● **Instructions**:
(1) Answer these from the career and programming history:
(a) In what year did the writer start a first job, and at what institution?
(b) Which two languages did the writer use when first writing software around 1975?
(c) What was the name of the data analysis/display program, written in C, that the writer fixed and supported?
(2) Continue the career and programming history from its last sentence.

● **Supplied text**:

──────

Some older web-sites of mine:
http://members.terracom.net/~sobering/ (a copy is at: http://geoff-s.net/tc/index.html)

Organized historically:
  1. I'm a chemist by training/schooling (1978-1988). I've been through the academic process through college and graduate school (Ph.D.).
  2. My first job (1989) was as a researcher and computer sys-admin at the National Institutes of Health in Bethesda, MD.
  3. I then (1995) moved back to Madison, WI (nice place to live; please just visit) and worked for GE Medical Systems for a few years.
  4. Got sick of the "Corporate Life" (and a long commute) and went to work at Berbee in the summer of 1999. I moved to the Isthmus Group in August of 2004.
  5. After six years of "business" programming, I headed back to my instrumentation and bio-medical "roots" and joined the research group at TomoTherapy (http://tomotherapy.com/).

Organized by programming philosophy:
  1. I started writing software sometime around 1975 using FORTRAN and BASIC with no idea what I was doing. Used lots of 'goto' statements.
  2. Late in college I was exposed to Pascal (many thanks to BarryBurd? and AlanCandiotti?) and the idea that programs might want to have a structure to them. What a concept...
  3. Sometime in the winter of 1981, I taught my first formal class about the importance of structuring a computer program's source code to reveal the intent of the design (in BASIC! - *not* VB, BTW).
  4. Through graduate school I continued to discover more things about program structure - information hiding, "monitors", encapsulation, and the like. Unfortunately, I also stayed firmly rooted in the procedural world, and never made the jump to objects. I did get to write a fairly large Pascal program to run the spectrometer I built in graduate school. For awhile, I also earned my living fixing and supporting a data analysis/display program (pcNMR+) written in C and running under DOS 3.1.

──────

● **Excerpted data**:
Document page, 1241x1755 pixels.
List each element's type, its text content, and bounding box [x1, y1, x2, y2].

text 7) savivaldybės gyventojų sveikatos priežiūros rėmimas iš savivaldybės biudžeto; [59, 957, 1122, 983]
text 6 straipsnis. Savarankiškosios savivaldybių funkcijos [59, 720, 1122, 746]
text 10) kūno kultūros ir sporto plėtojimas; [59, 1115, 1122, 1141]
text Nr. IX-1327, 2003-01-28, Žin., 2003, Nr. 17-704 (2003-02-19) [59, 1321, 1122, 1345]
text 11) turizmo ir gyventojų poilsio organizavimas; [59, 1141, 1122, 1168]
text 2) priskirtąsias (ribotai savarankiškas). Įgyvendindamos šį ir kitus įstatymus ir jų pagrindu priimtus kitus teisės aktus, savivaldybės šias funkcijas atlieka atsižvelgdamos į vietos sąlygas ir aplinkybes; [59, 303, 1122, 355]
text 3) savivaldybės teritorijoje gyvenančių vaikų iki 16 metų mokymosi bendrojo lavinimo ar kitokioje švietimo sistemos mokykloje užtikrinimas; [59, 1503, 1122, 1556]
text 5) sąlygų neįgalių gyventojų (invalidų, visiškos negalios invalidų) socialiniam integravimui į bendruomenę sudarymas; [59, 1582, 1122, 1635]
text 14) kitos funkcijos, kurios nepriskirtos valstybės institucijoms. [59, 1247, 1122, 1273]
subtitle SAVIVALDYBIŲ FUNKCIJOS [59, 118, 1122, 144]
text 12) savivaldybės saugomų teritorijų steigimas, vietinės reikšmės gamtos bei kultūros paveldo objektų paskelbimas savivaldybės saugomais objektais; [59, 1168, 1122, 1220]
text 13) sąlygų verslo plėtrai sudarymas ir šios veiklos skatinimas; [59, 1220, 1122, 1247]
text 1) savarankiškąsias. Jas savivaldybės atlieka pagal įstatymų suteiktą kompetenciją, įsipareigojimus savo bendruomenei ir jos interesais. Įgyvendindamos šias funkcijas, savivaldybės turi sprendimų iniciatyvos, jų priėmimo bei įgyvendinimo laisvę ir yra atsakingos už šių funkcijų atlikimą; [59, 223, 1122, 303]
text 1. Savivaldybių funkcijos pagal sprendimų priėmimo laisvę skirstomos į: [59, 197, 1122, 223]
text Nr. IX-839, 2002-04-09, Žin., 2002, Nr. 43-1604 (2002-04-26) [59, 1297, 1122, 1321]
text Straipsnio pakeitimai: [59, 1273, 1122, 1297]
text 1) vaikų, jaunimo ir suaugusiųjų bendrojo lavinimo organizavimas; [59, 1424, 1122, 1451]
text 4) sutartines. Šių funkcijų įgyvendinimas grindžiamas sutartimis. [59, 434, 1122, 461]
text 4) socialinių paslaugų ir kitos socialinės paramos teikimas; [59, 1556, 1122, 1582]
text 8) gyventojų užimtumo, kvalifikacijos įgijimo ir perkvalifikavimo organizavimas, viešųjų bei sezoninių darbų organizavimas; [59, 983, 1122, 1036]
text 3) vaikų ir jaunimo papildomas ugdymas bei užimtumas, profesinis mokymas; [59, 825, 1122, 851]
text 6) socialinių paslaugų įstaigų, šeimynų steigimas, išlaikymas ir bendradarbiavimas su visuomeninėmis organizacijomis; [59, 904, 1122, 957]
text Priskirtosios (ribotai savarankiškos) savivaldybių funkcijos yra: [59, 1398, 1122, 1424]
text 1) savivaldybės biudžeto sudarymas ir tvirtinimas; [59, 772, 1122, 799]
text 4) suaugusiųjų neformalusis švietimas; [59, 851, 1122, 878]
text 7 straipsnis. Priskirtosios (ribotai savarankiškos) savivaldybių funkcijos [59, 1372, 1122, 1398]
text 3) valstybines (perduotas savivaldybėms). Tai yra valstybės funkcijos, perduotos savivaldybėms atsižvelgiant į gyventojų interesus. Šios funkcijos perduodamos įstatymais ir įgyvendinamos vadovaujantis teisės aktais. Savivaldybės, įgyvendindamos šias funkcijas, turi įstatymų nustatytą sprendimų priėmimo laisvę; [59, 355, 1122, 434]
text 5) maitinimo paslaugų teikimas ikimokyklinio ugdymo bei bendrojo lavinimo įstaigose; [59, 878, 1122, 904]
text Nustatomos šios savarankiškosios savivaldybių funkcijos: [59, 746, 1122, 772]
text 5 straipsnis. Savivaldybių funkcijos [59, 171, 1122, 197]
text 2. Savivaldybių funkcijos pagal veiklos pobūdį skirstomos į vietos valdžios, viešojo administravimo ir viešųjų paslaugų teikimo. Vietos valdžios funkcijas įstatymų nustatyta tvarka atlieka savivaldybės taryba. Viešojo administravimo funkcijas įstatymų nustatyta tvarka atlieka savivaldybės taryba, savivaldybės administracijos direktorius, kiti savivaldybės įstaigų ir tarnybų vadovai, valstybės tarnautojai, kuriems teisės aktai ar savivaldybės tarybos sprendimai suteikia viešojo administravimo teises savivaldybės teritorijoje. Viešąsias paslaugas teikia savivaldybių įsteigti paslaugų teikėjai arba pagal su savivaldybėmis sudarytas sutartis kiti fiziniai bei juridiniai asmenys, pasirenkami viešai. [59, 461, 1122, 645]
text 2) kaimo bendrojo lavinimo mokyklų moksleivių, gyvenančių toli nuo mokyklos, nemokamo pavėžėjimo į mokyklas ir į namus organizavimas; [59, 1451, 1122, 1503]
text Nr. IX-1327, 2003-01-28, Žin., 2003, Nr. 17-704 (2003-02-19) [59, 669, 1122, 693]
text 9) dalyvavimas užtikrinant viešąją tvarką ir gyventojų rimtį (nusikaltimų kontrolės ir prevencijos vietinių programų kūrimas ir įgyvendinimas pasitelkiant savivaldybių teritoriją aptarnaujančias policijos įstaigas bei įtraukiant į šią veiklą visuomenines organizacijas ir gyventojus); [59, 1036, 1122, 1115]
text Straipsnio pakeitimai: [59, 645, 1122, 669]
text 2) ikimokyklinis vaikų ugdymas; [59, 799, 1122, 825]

──────

● **Outputs for the tasks**:
(1)
(a) 1989, at the National Institutes of Health in Bethesda, MD.
(b) FORTRAN and BASIC.
(c) pcNMR+.

(2)
  5. During my post-school scientific/engineering career, I mostly wrote code in IDL (http://www.rsinc.com). Mostly one-off code in-order to analyze some bit of data in order to write a paper; I also wrote a framework for processing NMR spectroscopy data in IDL. In addition, there was some C coding, too.
  6. While at GE Medical Systems, I was exposed to the rigors of requirements management mandated by the FDA for medical devices (in my case, Magnetic Resonance scanners). Definitely, "BigDesignUpFront". I learned some interesting things about ISO9000 and SixSigma. While I was there it all seemed overkill; in hindsight I realize I learned quite a bit about eliciting requirements from users, and managing large projects (the latter to the point where I now *really* value a good project manager).
  7. Late in my GE career, I started seriously trying to "become altered" (as MartinFowler would say) into the object world.
  8. Once I moved to Berbee, OO in Java was "the way" (except for some nasty bits of Perl...). I was exposed to the various methodologies floating around for managing software development. After the usual flirtation with "why don't we build software like we build a [house|bridge|building]" (i.e. SoftwareIsDifferent) I became a serious proponent of the various LightWeightMethodologies? (aka: MinimalMethodologies) (ex. ExtremeProgramming, AlistairCockburn's "Crystal" family (CrystalClearMethodology), etc.).
  9. Heading the admonishments (over *way* too many years) of two very smart colleagues (DavidGurr? and AlexGarret?), I'm starting to look at FunctionalProgramming techniques and style.